Photo:Radarmadiun |
"Kami memang sajikan nuansa yang beda," ujar Muhammad Joko Pramono atau biasa disapa 'Mamad' ( pemilik rumah restoran tersebut) .
Setiap hari waktu Mamad banyak dihabiskan di rumah makan yang didirikan sejak 2014 tersebut.
Tak hanya sekadar mengawasi, pria kelahiran 12 Maret 1976 tersebut terlihat sesekali masuk ke ruang dapur untuk mengontrol 30 pekerjanya.
"Ya hampir tiap hari di sini, ngontrol kadang juga bantu-bantu pekerjaan," ungkap suami Erna Wati Nuranifah itu.
Meski kini merengkuh sukses dengan bisnis kuliner yang digeluti, semua perjalanan hidup yang dilalui tidaklah mudah.
Semula Mamad hanya seorang Tenaga Kerja Indonesia (TKI) yang mencoba peruntungan keluar negeri. Bermodalkan keterampilan dari Dinas Sosial Jakarta, dirinya memberanikan diri untuk bekerja di salah satu hotel mewah di negeri Brunei Darussalam. "Kebetulan bibi kerja di Dinsos Jakarta," imbuhnya.

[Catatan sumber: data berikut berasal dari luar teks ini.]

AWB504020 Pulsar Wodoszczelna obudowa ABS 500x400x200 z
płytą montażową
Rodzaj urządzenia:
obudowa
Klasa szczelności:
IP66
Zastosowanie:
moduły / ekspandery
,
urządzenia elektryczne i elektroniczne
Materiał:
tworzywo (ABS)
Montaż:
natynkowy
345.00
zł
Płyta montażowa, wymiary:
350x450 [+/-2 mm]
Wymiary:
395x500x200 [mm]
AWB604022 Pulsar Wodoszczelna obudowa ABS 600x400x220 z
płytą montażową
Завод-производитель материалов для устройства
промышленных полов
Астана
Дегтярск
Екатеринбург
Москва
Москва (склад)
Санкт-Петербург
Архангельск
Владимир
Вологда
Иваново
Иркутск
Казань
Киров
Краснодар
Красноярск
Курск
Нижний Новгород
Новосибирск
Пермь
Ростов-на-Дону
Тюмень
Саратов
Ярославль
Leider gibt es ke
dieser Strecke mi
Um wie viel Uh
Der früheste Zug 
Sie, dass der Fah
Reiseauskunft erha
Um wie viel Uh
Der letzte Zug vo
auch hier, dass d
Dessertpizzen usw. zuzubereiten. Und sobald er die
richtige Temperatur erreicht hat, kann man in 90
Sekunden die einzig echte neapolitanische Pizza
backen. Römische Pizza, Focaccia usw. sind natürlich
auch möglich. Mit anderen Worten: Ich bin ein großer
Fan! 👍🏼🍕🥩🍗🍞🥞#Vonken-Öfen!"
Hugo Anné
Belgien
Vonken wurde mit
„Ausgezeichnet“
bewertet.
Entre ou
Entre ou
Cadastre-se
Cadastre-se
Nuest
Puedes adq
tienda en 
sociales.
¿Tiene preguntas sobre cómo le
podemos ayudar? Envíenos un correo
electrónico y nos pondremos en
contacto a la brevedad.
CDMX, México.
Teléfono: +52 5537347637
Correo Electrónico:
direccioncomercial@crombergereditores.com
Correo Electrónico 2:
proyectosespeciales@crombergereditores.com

Saat bekerja di hotel tersebut, Mamad sering berkecimpung di restoran hotel. Tepatnya sebagai waiters. Hanya saja, karena ketertarikannya di bagian dapur membuatnya banyak memperhatikan, hingga Mamad berhasil menjadi salah satu juru masak di hotel tersebut.
"Mulai dari waiters akhirnya belajar jadi juru masak, koki," tambahnya.
Bekerja selama 6 tahun di Brunei Darusalam, jauh dari keluarga membuat Mamad kangen kampung halaman. Ayah 2 orang anak itu pun akhirnya memutuskan pulang ke Magetan. Sepulang dari Brunei, Mamad masih menganggur. Hingga pada akhirnya muncul ide untuk mendirikan sebuah rumah makan. Meski sedikit ragu, berkat dukungan dari keluarga akhirnya membuat tekad Mamad bulat. Sekitar pada pertengahan tahun 2014, dirinya mendirikan rumah makan yang diberi nama Joglo Ne Karto.
"Dulu sempat bingung setelah pulang. Jadi pernah nganggur. Tetapi akhirnya punya ide buat usaha rumah makan atau cucian, sama keluarga diarahkan ke rumah makan karena ada basic-nya, " tuturnya.
Setelah rumah makan tersebut berdiri, Mamad pun sempat galau. Bagaimana tidak, dirinya mengelola semuanya sendiri. Pengunjung yang datangpun hanya satu-dua. Bahkan sekalinya ramai, kebanyakan justru adalah kerabatnya sendiri. Selama 2 sampai 3 bulan, Mamad terus bertahan meski merugi. Setelah 3 bulan bertahan berangsur pengujungnya makin bertambah. Hingga rumah makan miliknya terus berkembang hingga saat ini.
"Awalnya susahnya bukan main, tetapi bertahan. Dari pengujung keluarga sendiri, akhirnya dari mulut ke mulut makin ramai," jelasnya, seperti dilansir Radar Madiun, (19/02/2016)
Dengan usaha yang dijalani ini Mamad senang lantaran mampu mempekerjakan warga di sekitar rumahnya sendiri. Tak ayal banyak yang berterima kasih padanya. Tak main-main, Mamad pun tak merekrut karyawan yang sudah mahir. Dirinya memilih pekerja yang memulai dari nol. Selanjutnya, pekerja tersebut diajari secara perlahan.
"Kalau dari nol, bisa diajari sehingga semua resep itu sama. Kalau sudah jago biasanya sulit diajari. Senengnya sudah bisa mempekerjaan orang sekitar, " imbuhnya.